# $13 dollar AliExpress looped tube shooter



## bopaloobop (Jun 3, 2012)

"Freeshiping Stainless steel 304 traditional slingshot cattle archetypical outdoor professional metal device tirachinas caza"

http://s.aliexpress.com/jEBjyUJV 
(from AliExpress Android)

I got this thinking it would be a mini version of this shape, but it's full sized.

I bought this about mid March, shipping from China took a month.

It's a really solid slinger, came with some bands that are shorter than they should be (had to unloop em)

I already had one in this shape, but the palm swell on this is amazing. It fills up the palm really well and provides some good cushion. It seems to be a separate piece under the wrap, I want to see what it is but I also don't want to mess up the wrap job.

The finger grips are really nice and it has small indents to center the bands.

Here's a few pics to show ya what I'm working with.

Sent from my SAMSUNG-SM-G900A using Tapatalk


----------



## Ibojoe (Mar 13, 2016)

That's a heck of a deal! Cool looking flips. Do you pinch grip it??


----------



## brucered (Dec 30, 2015)

There was a lot of hoopla last year over some Ali Stainless frames that turned out to be questionable material. If you unwrap it, sometimes you can tell if it's cast or bent steel or even steel at all.

Hopefully you got a good one, it looks comfortable. I quite enjoy the shape and feel of this frame.


----------



## bopaloobop (Jun 3, 2012)

brucered said:


> There was a lot of hoopla last year over some Ali Stainless frames that turned out to be questionable material. If you unwrap it, sometimes you can tell if it's cast or bent steel or even steel at all.
> 
> Hopefully you got a good one, it looks comfortable. I quite enjoy the shape and feel of this frame.


The first photo seems to show it's all one bent piece, I'd trust it.

Sent from my SAMSUNG-SM-G900A using Tapatalk


----------



## bopaloobop (Jun 3, 2012)

Ibojoe said:


> That's a heck of a deal! Cool looking flips. Do you pinch grip it??

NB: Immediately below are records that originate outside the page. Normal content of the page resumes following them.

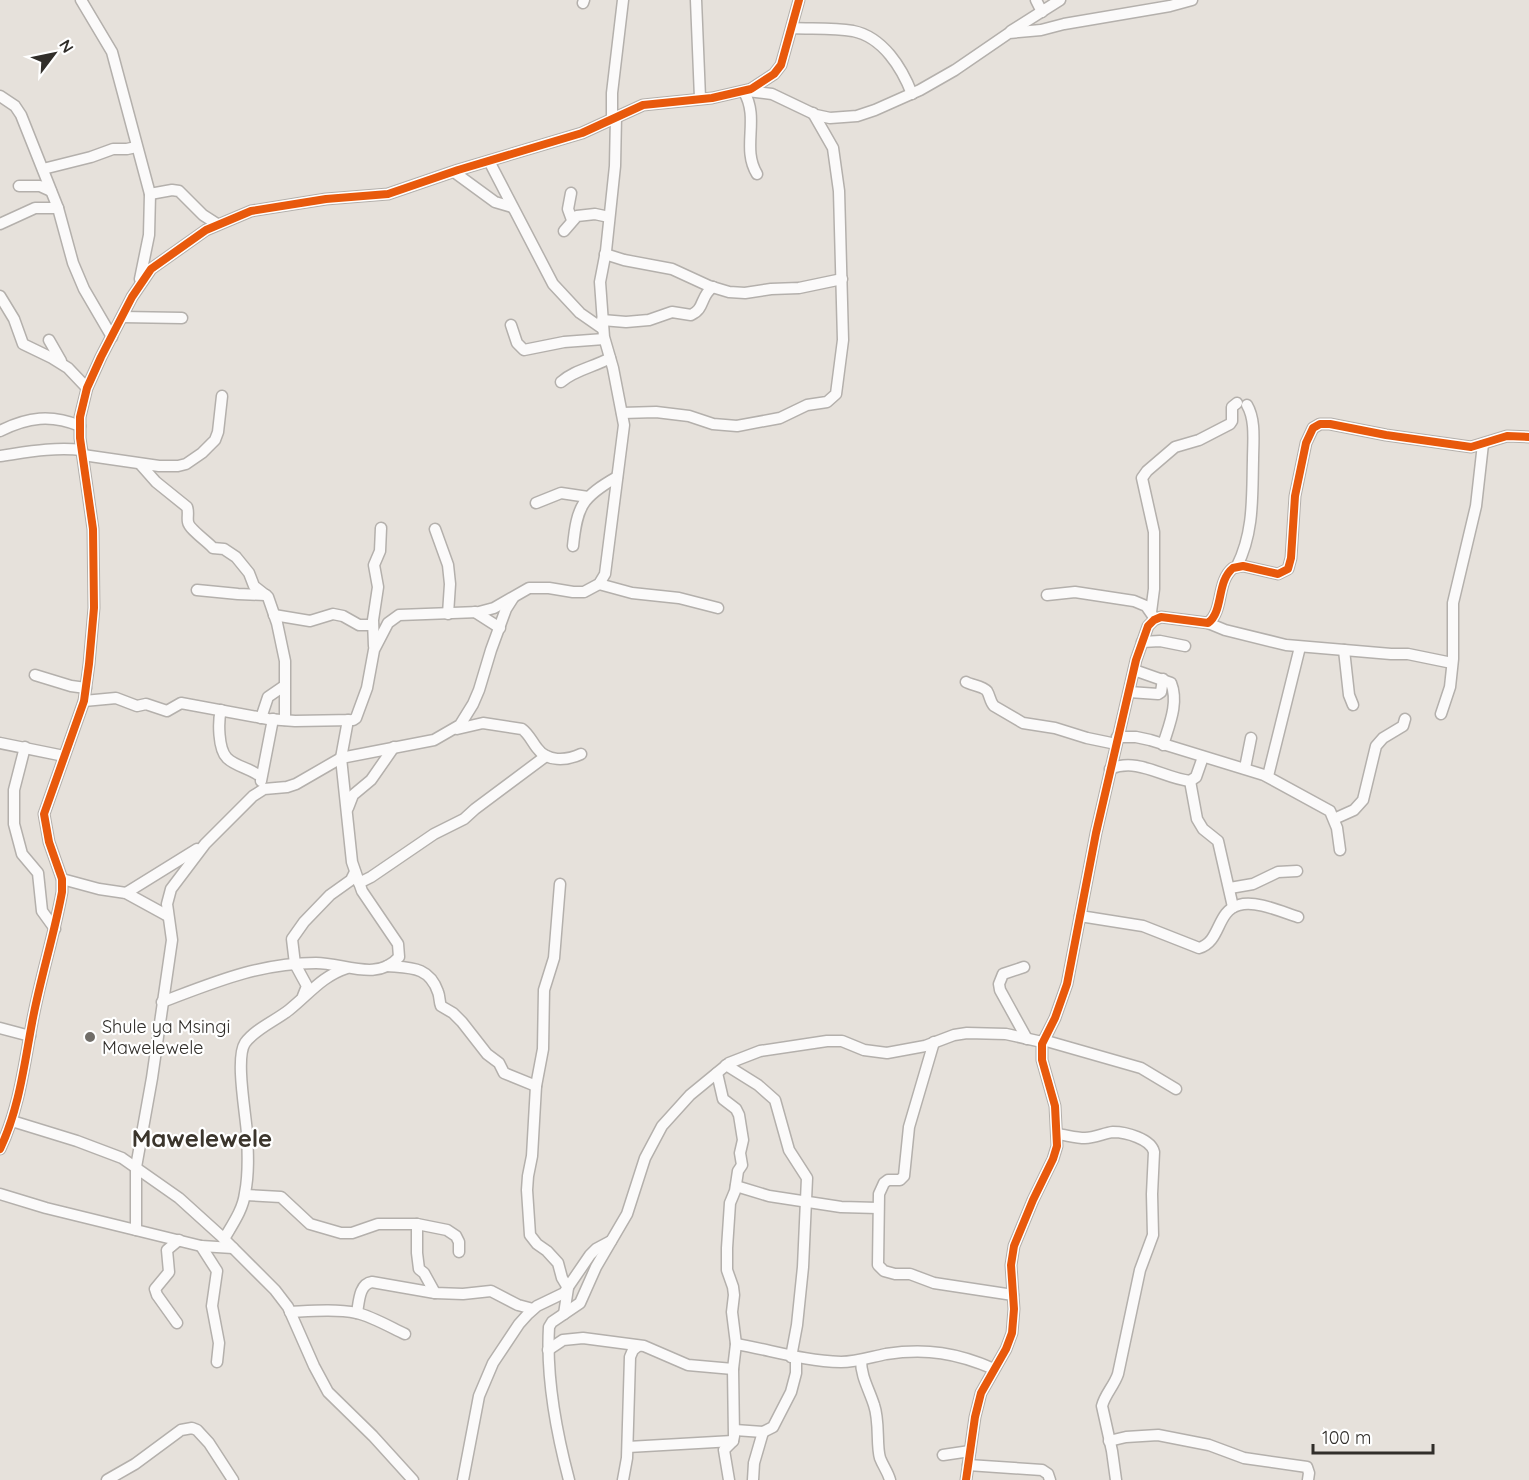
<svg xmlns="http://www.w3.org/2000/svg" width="1529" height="1480" viewBox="0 0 1529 1480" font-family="Quicksand,sans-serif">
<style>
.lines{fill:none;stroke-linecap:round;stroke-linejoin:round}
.minor-casing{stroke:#b4b0ac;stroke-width:13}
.minor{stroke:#fbfafa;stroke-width:10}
.cycleway-casing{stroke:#fff;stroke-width:11}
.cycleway{stroke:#e8590c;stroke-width:8}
.poi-dot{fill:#706d68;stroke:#fff;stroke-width:2}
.labels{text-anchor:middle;stroke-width:4.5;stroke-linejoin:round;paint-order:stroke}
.poi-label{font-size:18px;fill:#312e2a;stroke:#fff;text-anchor:start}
.district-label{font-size:24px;font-weight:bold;fill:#3b352c;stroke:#fff}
</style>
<rect width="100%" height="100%" fill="#e6e1db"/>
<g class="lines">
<g class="minor-casing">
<g id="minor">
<path d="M 81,0 L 112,52 L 150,194 L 149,235 L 140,279"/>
<path d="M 696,0 L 700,98"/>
<path d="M 1036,0 L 1042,12"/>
<path d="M 583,3 L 584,0"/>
<path d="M 792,28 C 812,29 833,28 853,31 C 883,37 902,68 912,94"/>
<path d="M 1011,31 L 1060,0"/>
<path d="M 747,91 L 772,94 L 816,115 L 830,118 L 857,116 L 875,110 L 920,90 L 955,70 L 1009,33 L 1041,30 L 1064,24 L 1170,6 L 1192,0"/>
<path d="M 744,92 C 760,119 741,148 757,174"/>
<path d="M 0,96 L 15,106 L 21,115 L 58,208 L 73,263 L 84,289 L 112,337"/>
<path d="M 612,118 L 612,93 L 623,0"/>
<path d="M 489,161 L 553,284 L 580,313 L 603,329"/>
<path d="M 43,169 L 91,157 L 113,149 L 127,149 L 136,147"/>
<path d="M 454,172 L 495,202 L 512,207"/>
<path d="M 19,186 L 40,186 L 51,191"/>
<path d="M 571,193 L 568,209 L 572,220"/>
<path d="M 150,194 L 172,190 L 179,191 L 203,215 L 217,224"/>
<path d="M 0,224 L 35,208 L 58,208"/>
<path d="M 564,231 L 577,216 L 595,214 L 609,217"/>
<path d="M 605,254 L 624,260 L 672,269 L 709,286 L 729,292 L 745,293 L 771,289 L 799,288 L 842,279"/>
<path d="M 0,296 L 14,319 L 23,344 L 52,358 L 68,368 L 87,388"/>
<path d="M 122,317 L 182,318"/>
<path d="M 602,320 L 626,322 L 649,320 L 672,312 L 691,315 C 705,309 700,296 713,287"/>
<path d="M 511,325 L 517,343 L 524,350 L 564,342 L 604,339"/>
<path d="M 49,340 L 61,361"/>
<path d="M 561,382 C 574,370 594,367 610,358"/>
<path d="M 622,413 L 656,412 L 689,416 L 713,424 L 737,426 L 780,418 L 807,405 L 827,402 L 836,394 L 843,340 L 839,191 L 833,148 L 813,113"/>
<path d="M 0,431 C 28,417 51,414 80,426"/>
<path d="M 83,455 L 159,466 L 178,466 L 186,464 L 202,453 L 215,440 L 218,432 L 222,396"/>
<path d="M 0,456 C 28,452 53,447 82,450"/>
<path d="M 141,465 L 156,482 L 187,507 C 189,512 187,517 188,522 C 189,529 208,542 213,548 L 224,549 L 236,557 L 249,573 L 254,586 L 268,597 L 277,623 L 285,661 L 285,720"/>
<path d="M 536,503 L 561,493 L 588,497"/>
<path d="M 435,529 L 448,565 L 450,584 L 448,614"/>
<path d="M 573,546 C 577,506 582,497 617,477"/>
<path d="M 1237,566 C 1254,532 1252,497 1253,460 C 1253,443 1256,420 1247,405"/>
<path d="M 599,584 L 632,593 L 679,598 L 718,608"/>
<path d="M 197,590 L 238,594 L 266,595"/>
<path d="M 1047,595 L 1075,592 L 1134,601 L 1146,606 L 1153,616"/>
<path d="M 475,612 L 500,628"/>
<path d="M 1151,612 L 1154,589 L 1154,532 L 1142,478 L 1147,471 L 1175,447 L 1199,440 L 1230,424 L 1232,421 L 1232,407 L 1237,403"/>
<path d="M 274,615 L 310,621 L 333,614 L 343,616 L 359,625 L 373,625"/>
<path d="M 1208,623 L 1225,630 L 1286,645 L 1391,654 L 1408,654 L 1452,663"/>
<path d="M 1142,642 L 1160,641 L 1185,646"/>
<path d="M 374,646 L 373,620 L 378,587 L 374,565 L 380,551 L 381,528"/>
<path d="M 1344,650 L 1349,695 L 1353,705"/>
<path d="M 1134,670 L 1171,683 C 1179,703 1169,725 1163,745"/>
<path d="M 35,675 L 71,686 L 86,688"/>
<path d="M 966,682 C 971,685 983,686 987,691 C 990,696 990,702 994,706 L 1023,723 L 1055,728 L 1087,738 L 1116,744"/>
<path d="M 1129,692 L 1158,694 L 1161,692 L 1163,679"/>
<path d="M 84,701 L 116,698 L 137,706 L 146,704 L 167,711 L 181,703 L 268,719 L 295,721 L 353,720 L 356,718 L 367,688 L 374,650 L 388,623 L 399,615 L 479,612 L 494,608 L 529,588 L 549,588 L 573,592 L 584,592 L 599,584 L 605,574 L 624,425 L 613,368 L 604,337 L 600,282 L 606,251 L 615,166 L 616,116"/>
<path d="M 221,710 C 218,721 218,749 227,758 C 236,767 251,768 261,777"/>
<path d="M 1441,714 L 1450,687 L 1453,659 L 1453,603 L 1476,506 L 1483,444"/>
<path d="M 261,718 L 268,697 L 284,686"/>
<path d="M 457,729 L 483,723 L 522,729 C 529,734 532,742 537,748 C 547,762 566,761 581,754"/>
<path d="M 1117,737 L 1136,737 L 1150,740 L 1264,775 L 1330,811 L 1337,828 L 1340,850"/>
<path d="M 0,743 L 64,756"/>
<path d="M 25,747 L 14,790 L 14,824 L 22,854 L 38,873 L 42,911 L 55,929"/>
<path d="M 1245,768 L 1251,738"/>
<path d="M 1110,769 C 1138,757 1163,778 1190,781 L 1196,777 L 1203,757"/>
<path d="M 1268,776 L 1300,647"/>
<path d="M 261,781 L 273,719"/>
<path d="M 1190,781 L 1197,819 L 1203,829 L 1218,841 L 1233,907"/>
<path d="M 348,808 L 353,795 L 371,780 L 394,747"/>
<path d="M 1334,819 L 1354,810 L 1363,800 L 1376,746 L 1383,738 L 1403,726 L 1405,719"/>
<path d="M 62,879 L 99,889 L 126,893 L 168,916"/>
<path d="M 359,883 L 371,877 L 434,834 L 464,819 L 475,809 L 546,756"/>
<path d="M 560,884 L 554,958 L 544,990 L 543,1049 L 536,1086 L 532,1156 L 528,1176 L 527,1190 L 530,1235 L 537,1244 L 547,1251 L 558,1263 L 562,1278 L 568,1288 L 564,1314"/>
<path d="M 1230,888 L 1253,884 L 1278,872 L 1297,871"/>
<path d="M 126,893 L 197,849"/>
<path d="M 1080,916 L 1143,926 L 1199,948 C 1221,942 1216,911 1239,905 C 1256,900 1282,912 1298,917"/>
<path d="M 387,966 C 410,968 429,966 438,992 C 440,997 439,1001 441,1006 L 453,1013 L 462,1022 L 487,1054 L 499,1063 L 504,1073 L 536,1086"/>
<path d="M 1024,967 L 1003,974 L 999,984 L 1000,990 L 1027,1039"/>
<path d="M 303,996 L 307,986 L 295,964 L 292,939 L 304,922 L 330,895 L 351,880 L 355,872"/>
<path d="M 162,1002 C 215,982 259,963 316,963 C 344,963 377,982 399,957 L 398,944 L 362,891 L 352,862 L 341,758 L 348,720"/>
<path d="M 0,1028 L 30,1036"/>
<path d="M 1043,1040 L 1141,1068 L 1176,1089"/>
<path d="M 934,1042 L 909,1127 L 904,1176 L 900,1180 L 888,1180 L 884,1183 L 879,1194 L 878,1265 L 884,1271 L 895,1274 L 910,1274 L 934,1283 L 1013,1295"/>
<path d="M 726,1065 L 758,1085 L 775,1100 L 789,1150 L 807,1178 L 803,1267 L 797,1325 L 791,1357"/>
<path d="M 717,1073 L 723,1099 L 736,1109 L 739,1115 L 743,1140 L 740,1153 L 742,1165 L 738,1171 L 735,1191 L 730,1203 L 727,1248 L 727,1270 L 733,1287 L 734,1295 L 732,1312 L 736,1344 L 733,1369 L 734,1436 L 733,1441 L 724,1450 L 729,1480"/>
<path d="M 12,1121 L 77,1141 L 122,1158 L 179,1198 L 221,1236 L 275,1290 L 288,1307 L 314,1366 L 328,1392 L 373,1436 L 413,1480"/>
<path d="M 1057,1134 C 1066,1135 1076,1138 1085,1138 C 1095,1138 1104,1133 1113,1132 C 1126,1132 1151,1139 1154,1152 L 1152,1194 L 1153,1235 L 1140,1270 L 1118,1374 C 1114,1386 1105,1394 1102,1406 L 1112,1451 L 1116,1480"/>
<path d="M 0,1149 C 19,1109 24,1066 32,1023 C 40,979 54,936 62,892 L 62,879 L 49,842 L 44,814 L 84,701 L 89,664 L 94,608 L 93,529 L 80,438 L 80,417 L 87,388 L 101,357 L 132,297 L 151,269 L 206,230 L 251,211 L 326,199 L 388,194 L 458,170 L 582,133 L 643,105 L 712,98 L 751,89 L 774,74 L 781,65 L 799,0"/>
<path d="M 736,1186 L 769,1196 L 841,1207 L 878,1208"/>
<path d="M 0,1194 L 46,1208 L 201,1246 L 233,1248"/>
<path d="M 245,1195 L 281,1197 L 310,1224 L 341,1233 L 352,1233 L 378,1224 L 417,1224 L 447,1230 L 456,1236 L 459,1242 L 459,1252"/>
<path d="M 417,1224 L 417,1253 L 419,1269 L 424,1273 L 435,1293"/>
<path d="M 136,1230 L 136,1167 L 152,1078 L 172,940 L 167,904 L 171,889 L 205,844 L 253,796 L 264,789 L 287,787 L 296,784 L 341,758 L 434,740 L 460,725 L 473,704 L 479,690 L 491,650 L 506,609 L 513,598"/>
<path d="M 224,1239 C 232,1225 243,1210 245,1193 C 249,1174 248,1153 247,1134 C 246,1115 235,1058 245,1043 C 255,1029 275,1021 289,1010 C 309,994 322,976 347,968"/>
<path d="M 201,1246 L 217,1271 L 212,1306 L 219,1343 L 217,1362"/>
<path d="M 290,1312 C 312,1311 335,1309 357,1313 C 371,1316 392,1328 405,1334"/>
<path d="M 357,1313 C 359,1302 359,1284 372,1282 L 435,1293 L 463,1294 L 491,1291 L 518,1305 L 533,1309"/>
<path d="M 177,1323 L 157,1295 L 155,1289 L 169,1272 L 167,1250 L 179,1240"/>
<path d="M 736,1344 C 771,1350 804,1361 841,1362 C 856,1362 871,1357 886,1354 C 927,1348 957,1353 994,1369"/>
<path d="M 548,1350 L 563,1340 L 583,1338 L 644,1346 L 688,1365 L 733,1369"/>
<path d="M 861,1360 C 861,1377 869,1389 874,1405 C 880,1422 876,1445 880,1458 C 883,1466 888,1472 890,1480"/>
<path d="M 735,1430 L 763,1432 L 773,1427 L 791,1392 L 796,1373 L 796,1358"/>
<path d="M 1109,1441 L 1126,1437 L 1158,1435 L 1209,1445 L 1244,1458 L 1307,1467 L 1309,1473 L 1308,1480"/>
<path d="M 628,1447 L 733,1441"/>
<path d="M 943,1455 L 970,1451"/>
<path d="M 968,1465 L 1042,1470 L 1048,1474 L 1050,1480"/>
<path d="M 107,1480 L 135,1464 L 181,1430 L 192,1428 L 197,1430 L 209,1443 L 233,1480"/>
<path d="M 463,1480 L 479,1396 L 493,1363 L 519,1324 L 528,1314 L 537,1306 L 564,1293 L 590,1255 L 596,1249 L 611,1241"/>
<path d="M 569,1480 C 556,1431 546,1378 549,1327 L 552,1322 L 580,1303 L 596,1267 L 627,1214 L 645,1158 L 662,1126 L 690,1095 L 729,1063 L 760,1051 L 827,1041 L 842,1041 L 864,1050 L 887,1053 L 925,1046 L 954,1035 L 967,1033 L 1006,1034 L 1042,1042"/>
<path d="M 623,1480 L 627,1458 L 630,1357 L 633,1350 L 638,1346"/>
<path d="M 753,1480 L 754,1463 L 763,1432"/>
<path d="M 966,1480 L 975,1417 L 981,1393 L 1006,1349 L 1012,1333 L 1014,1309 L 1011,1265 L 1014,1246 L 1033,1200 L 1053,1159 L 1057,1146 L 1055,1106 L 1042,1060 L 1042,1044 L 1055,1018 L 1067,984 L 1096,833 L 1136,660 L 1148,626 L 1154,620 L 1161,617 L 1208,623 C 1224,611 1216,582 1233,568 L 1243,566 L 1278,574 L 1288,569 L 1291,558 L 1295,496 L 1306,443 L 1313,428 L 1320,424 L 1330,424 L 1386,435 L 1471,447 L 1507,436 L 1529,437"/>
</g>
</g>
<use href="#minor" class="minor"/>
<g class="cycleway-casing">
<g id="cycleway">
<path d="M 0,1149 C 19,1109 24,1066 32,1023 C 40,979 54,936 62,892 L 62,879 L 49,842 L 44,814 L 84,701 L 89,664 L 94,608 L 93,529 L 80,438 L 80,417 L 87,388 L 101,357 L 132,297 L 151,269 L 206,230 L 251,211 L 326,199 L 388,194 L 458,170 L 582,133 L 643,105 L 712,98 L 751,89 L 774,74 L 781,65 L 799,0"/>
<path d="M 966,1480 L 975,1417 L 981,1393 L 1006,1349 L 1012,1333 L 1014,1309 L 1011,1265 L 1014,1246 L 1033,1200 L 1053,1159 L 1057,1146 L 1055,1106 L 1042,1060 L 1042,1044 L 1055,1018 L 1067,984 L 1096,833 L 1136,660 L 1148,626 L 1154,620 L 1161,617 L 1208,623 C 1224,611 1216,582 1233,568 L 1243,566 L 1278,574 L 1288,569 L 1291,558 L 1295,496 L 1306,443 L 1313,428 L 1320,424 L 1330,424 L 1386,435 L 1471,447 L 1507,436 L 1529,437"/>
</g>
</g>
<use href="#cycleway" class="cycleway"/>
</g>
<circle class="poi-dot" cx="90" cy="1037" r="6"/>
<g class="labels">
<g class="poi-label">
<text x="102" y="1033">Shule ya Msingi<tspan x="102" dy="21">Mawelewele</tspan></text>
</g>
<g class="district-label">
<text x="202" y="1147">Mawelewele</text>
</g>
</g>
<g transform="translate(54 54) rotate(58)" stroke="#ffffff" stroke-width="4.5" paint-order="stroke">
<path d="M0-4.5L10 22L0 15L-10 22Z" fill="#312e2a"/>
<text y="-9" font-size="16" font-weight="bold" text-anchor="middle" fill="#312e2a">N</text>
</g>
<path d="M1313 1444v9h120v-9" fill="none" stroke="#312e2a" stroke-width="3"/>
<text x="1322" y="1444" font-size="18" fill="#312e2a" stroke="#ffffff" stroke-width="4.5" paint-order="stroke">100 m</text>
</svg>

Yeah, it's kinda hard to hold it without using the "wing" grips, but it's reeeally comfy.

Sent from my SAMSUNG-SM-G900A using Tapatalk


----------



## brucered (Dec 30, 2015)

bopaloobop said:


> brucered said:
> 
> 
> > There was a lot of hoopla last year over some Ali Stainless frames that turned out to be questionable material. If you unwrap it, sometimes you can tell if it's cast or bent steel or even steel at all.
> ...


OK, but keep in mind, AliExpress isn't known to be the most trustworthy and reputable site.

It's just something to consider. It could very well be the same or something completely different under the wrap.


----------



## bopaloobop (Jun 3, 2012)

Oh, totally. That's why I'm very picky about what I buy. Only ever 304 labeled bent frames. And I always make a Paracord loop to stress test the metal (pull as hard as I can to see if it bends or fractures).

Sent from my SAMSUNG-SM-G900A using Tapatalk


----------



## mattwalt (Jan 5, 2017)

I've been looking at them. That one is nice.


----------



## ashikrafi (Apr 19, 2020)

its called butterfly sling by dankung bit more pricey than Aliexpress generic one. but generic one have good quality shooting past 6 months.


----------



## ForkLess (Aug 15, 2018)

I do like the design, I do not own one. But most my shooting is full butterfly and this does look comfortable with the wings.


----------